U.S. Ambassador to Russia John Sullivan will return to the U.S. for “consultations” on how to proceed with diplomacy in Moscow, President Joe Biden’s administration announced Tuesday.
Sullivan, appointed under former President Donald Trump, announced the travel in a Tuesday statement. Russia already recalled its ambassador from Washington in March to consult with the Kremlin on how to address rising tensions between the two countries. The Russian decision came after Biden described Russian President Vladimir Putin as a “killer” with no soul. (RELATED: Biden’s Intel Chief Releases 2020 Election Report Confirming Russian And Iranian Interference)
“I believe it is important for me to speak directly with my new colleagues in the Biden administration in Washington about the current state of bilateral relations between the United States and Russia,” Sullivan said in a statement. “Also, I have not seen my family in well over a year, and that is another important reason for me to return home for a visit. I will return to Moscow in the coming weeks before any meeting between Presidents Biden and Putin.”
Biden vowed retaliation for Russia’s election meddling and SolarWinds hacking attack soon after gaining office. He authorized sweeping sanctions targeting Russian companies and individuals who played a role in the hacking attack Thursday. (RELATED: U.S. Determines Russia Responsible For ‘Most Or All’ Of Massive Federal Breach)

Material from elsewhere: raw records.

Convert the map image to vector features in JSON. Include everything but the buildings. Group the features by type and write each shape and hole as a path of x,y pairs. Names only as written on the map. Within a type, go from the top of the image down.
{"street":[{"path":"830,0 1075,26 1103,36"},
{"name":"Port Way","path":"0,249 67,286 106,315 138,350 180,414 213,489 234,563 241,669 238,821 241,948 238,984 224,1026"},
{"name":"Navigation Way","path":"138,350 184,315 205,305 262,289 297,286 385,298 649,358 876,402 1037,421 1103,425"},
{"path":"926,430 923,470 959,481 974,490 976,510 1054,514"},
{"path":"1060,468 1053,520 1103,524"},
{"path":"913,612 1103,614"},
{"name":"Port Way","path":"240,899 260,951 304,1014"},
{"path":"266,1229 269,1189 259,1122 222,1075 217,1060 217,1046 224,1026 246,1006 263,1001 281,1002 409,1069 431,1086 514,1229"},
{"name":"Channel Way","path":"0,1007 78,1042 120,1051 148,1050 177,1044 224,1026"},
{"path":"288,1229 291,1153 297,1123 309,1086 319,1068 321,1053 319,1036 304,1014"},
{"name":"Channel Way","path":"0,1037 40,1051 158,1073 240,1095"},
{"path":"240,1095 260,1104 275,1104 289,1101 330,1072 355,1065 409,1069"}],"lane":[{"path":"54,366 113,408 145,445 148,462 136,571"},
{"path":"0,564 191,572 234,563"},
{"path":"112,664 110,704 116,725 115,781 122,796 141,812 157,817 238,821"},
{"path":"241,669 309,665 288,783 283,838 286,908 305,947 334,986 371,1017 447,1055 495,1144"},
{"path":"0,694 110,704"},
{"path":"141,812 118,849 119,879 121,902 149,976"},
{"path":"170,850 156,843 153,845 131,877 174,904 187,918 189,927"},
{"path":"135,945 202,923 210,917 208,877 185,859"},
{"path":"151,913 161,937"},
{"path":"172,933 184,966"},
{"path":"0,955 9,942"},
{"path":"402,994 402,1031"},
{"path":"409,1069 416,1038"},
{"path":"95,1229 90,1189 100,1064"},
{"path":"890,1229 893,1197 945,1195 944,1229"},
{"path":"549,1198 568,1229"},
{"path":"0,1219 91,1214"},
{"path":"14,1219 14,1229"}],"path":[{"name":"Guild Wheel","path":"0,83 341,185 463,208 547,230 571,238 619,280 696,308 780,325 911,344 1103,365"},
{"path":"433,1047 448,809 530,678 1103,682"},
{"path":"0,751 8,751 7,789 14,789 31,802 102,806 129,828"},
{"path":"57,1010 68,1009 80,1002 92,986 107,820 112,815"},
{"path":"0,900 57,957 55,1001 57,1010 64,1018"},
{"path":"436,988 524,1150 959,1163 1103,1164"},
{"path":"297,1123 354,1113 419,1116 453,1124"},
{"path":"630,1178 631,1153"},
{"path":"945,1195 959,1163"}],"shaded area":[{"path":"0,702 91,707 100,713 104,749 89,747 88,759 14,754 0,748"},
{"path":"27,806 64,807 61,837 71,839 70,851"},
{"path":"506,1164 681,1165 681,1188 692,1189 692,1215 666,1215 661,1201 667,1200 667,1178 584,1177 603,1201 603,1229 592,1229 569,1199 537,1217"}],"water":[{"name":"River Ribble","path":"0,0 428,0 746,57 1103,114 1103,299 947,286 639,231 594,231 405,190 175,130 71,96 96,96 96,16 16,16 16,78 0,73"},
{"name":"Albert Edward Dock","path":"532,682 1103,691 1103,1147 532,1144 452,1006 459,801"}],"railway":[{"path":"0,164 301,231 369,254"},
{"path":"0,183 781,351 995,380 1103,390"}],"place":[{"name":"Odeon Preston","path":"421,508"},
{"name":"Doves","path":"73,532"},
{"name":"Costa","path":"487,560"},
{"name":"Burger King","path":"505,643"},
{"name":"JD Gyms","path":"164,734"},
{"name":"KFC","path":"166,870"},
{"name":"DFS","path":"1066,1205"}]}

President Biden tells @GStephanopoulos that he once looked Russian President Putin in the eye and told him “I don’t think you have a soul” to which Putin responded “we understand each other.” pic.twitter.com/a3zIQ0uLcq
— Daily Caller (@DailyCaller) March 17, 2021
The U.S. also joined allies in levying sanctions for Putin’s attempted murder and imprisonment of political rival Alexei Navalny.
“The President signed this sweeping new authority to confront Russia’s continued and growing malign behavior,” Treasury Secretary Janet Yellen said of the decision in a statement. “Treasury is leveraging this new authority to impose costs on the Russian government for its unacceptable conduct, including by limiting Russia’s ability to finance its activities and by targeting Russia’s malicious and disruptive cyber capabilities.”
“These actions are intended to hold Russia to account for its reckless actions,” Secretary of State Antony Blinken added in a separate statement last week. “We will act firmly in response to Russian actions that cause harm to us or our allies and partners. Where possible, the United States will also seek opportunities for cooperation with Russia, with the goal of building a more stable and predictable relationship consistent with U.S. interests.”
The Biden administration has also identified Ukraine as a flashpoint for conflict with Russia. Putin’s military has amassed some 80,000 troops along its shared border with Ukraine.